(Transcribed page contents)
=== Begin Enclosure ===

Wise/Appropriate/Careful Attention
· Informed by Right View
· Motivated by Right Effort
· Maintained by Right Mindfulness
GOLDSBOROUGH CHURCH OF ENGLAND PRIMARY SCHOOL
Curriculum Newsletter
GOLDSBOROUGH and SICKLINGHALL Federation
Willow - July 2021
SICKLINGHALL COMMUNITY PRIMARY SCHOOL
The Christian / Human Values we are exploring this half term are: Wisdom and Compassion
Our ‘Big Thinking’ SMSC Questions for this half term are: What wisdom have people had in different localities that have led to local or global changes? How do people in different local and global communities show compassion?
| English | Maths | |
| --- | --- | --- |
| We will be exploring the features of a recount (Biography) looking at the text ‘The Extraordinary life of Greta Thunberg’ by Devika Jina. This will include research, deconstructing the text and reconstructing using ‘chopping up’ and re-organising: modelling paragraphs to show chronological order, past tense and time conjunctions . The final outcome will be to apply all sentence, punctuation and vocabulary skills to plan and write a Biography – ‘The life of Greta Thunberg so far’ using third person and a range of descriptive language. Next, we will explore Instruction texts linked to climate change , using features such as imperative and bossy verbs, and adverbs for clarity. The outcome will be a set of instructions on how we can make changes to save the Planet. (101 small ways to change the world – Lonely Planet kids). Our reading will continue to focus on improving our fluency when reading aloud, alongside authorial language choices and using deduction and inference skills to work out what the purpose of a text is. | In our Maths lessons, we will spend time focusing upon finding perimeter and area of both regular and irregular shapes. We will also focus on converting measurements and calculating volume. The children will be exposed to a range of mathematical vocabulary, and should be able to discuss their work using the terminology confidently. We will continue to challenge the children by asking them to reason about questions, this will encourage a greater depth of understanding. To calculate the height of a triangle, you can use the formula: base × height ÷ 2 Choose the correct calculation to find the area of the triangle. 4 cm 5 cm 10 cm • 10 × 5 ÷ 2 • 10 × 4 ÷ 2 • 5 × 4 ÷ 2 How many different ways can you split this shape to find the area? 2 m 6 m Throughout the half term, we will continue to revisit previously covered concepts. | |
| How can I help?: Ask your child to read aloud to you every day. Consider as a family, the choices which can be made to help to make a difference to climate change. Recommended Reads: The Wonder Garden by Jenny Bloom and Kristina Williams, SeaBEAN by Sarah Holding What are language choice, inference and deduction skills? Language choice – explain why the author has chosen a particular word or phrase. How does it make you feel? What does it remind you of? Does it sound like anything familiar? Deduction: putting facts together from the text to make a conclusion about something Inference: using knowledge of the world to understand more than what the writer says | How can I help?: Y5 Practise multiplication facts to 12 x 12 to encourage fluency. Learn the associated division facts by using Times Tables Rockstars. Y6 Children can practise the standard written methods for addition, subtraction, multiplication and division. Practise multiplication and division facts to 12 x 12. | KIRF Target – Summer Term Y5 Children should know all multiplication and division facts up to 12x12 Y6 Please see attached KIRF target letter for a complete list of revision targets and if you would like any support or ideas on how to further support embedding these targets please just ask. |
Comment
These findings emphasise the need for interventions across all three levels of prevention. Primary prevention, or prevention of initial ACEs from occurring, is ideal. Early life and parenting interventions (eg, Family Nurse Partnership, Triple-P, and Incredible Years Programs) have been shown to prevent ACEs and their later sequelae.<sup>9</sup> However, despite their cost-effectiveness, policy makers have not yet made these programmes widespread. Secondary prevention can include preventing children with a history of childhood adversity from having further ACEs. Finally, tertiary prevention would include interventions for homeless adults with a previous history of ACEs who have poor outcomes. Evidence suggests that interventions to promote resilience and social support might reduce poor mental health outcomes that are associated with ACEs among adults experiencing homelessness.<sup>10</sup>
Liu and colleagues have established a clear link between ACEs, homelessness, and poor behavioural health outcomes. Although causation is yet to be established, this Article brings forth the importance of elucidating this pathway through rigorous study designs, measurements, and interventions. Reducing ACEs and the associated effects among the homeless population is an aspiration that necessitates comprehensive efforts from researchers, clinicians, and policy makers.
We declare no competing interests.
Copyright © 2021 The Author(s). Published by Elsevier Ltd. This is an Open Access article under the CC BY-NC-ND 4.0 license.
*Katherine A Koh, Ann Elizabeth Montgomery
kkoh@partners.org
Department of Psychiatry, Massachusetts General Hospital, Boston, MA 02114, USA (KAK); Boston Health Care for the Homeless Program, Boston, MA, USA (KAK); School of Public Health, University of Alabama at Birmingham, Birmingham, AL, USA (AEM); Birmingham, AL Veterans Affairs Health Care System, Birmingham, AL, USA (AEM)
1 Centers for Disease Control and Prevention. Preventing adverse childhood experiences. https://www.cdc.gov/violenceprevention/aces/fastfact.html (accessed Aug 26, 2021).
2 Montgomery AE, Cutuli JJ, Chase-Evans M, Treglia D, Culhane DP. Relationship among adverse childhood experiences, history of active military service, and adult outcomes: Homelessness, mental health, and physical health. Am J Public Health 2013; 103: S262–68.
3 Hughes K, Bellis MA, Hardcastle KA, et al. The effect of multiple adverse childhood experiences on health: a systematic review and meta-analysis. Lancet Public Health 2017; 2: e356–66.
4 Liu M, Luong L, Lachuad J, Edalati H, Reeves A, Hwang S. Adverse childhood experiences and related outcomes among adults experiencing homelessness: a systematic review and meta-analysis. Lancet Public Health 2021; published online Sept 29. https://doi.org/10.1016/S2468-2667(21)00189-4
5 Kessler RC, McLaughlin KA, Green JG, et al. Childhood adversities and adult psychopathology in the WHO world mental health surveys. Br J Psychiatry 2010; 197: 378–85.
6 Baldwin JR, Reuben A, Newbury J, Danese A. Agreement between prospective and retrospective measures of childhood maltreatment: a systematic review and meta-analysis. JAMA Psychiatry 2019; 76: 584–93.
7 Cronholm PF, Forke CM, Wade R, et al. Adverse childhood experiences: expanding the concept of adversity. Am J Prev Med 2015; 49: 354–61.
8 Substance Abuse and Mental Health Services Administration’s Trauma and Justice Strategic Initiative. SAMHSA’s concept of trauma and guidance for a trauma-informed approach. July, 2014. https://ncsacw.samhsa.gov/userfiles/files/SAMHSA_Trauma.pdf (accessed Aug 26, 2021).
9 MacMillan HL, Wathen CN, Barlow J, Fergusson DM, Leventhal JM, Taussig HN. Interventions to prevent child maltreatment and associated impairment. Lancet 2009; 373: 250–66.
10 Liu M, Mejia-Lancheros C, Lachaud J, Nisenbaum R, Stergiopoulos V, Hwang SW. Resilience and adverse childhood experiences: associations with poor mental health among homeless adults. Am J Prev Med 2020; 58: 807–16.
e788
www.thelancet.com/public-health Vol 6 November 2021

=== End Enclosure ===

Count the lines of the records that contain the word "analysis". Give only the count.

3